Why Use --cone in Git Sparse-Checkout? Efficiency at Scale

## Cone Mode vs. Non-Cone Mode

Here’s a breakdown of the key differences:

Feature Cone Mode (--cone) Non-Cone Mode
How it Works You specify a list of directories. Git checks out everything within those directories, recursively. You provide complex .gitignore-style patterns (like src/**/*.js or !**/test.*).
Performance Extremely fast. Git can determine what to include using simple prefix matching, which scales very well in large repositories. Can be very slow. It has to match every file against every pattern, which can lead to poor performance on large codebases.
Simplicity Simple and intuitive. You just list the folders you want to work on. Complex. The pattern syntax can be tricky, especially with inclusion and exclusion rules.
Flexibility Less flexible. You can’t exclude a specific sub-directory or file within a larger directory you’ve included. Very flexible. Allows for granular control over exactly which files and folders are checked out.

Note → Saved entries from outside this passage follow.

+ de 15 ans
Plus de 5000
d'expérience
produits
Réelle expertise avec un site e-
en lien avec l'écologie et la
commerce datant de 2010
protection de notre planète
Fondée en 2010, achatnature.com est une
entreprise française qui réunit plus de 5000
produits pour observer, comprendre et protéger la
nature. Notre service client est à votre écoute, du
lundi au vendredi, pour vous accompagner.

## How Cone Mode Works in Practice

When you use cone mode, Git thinks in terms of a “cone” expanding from the root of your repository. When you specify a directory, you get:

  1. All files in the root directory.
  2. The full recursive contents of the directory you specified.
  3. All files in the parent directories leading to your specified directory.

Example

Imagine this repository structure:

my-monorepo/
├── docs/
│   └── guide.md
├── services/
│   ├── auth-service/
│   │   ├── src/
│   │   └── package.json
│   └── payment-service/
├── web/
│   ├── src/
│   │   └── index.js
│   └── package.json
└── README.md

If you only want to work on the web project, you would run:

# Initialize sparse checkout in the recommended cone mode
git sparse-checkout init --cone

# Set the directory you want to work in
git sparse-checkout set web

Your local file system would then look like this:

my-monorepo/
├── web/
│   ├── src/
│   │   └── index.js
│   └── package.json
└── README.md

Notice that you automatically get the README.md file from the root, but not the docs or services folders. If you had specified services/auth-service, your checkout would include the root README.md, the top-level services directory (but only its files, if any), and the full contents of auth-service.

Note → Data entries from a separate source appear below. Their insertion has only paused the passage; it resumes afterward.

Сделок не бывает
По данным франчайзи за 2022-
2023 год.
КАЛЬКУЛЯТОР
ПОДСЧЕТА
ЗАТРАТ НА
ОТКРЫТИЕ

For most monorepo use cases, the cone model is superior because:

  • 🚀 Performance: It’s designed to handle massive repositories with millions of files, where the old pattern-matching system would become unusably slow.
  • 🧠 Simplicity: The mental model is much easier. You just think “I need this folder,” and Git handles the rest efficiently.
  • 🤝 Future-Proofing: It’s the modern standard and works better with other advanced Git features like the --sparse-index.

You should only use the older non-cone mode if you have a critical need to exclude specific files or subdirectories from a larger checked-out directory, and you’re willing to accept the potential performance cost.


Finding Directories After Git Sparse-Checkout Init --cone

## How to See Available Directories

To see the list of all top-level directories available in the repository, you can use the git ls-tree command. This command lists the contents of a specific Git tree object (in this case, the latest commit) without needing to check them out.

Here is the most useful command for this situation:

git ls-tree -d --name-only HEAD

What This Command Does

  • git ls-tree: The base command to list the contents of a tree object.
  • -d: This flag filters the list to show only directories.
  • --name-only: This ensures the output shows just the names of the directories, making it clean and easy to read.
  • HEAD: This tells Git to look at the tree of the currently checked-out commit.

The output will be a list of the top-level folders in your repository. For example:

apps
libs
services
docs

What to Do Next

Once you see the directory you want to work on from that list, you can add it to your sparse checkout set.

For example, if you want to work on the apps and libs directories, you would run:

git sparse-checkout set apps libs

After you run this command, Git will immediately populate your working directory with the apps and libs folders and all of their contents.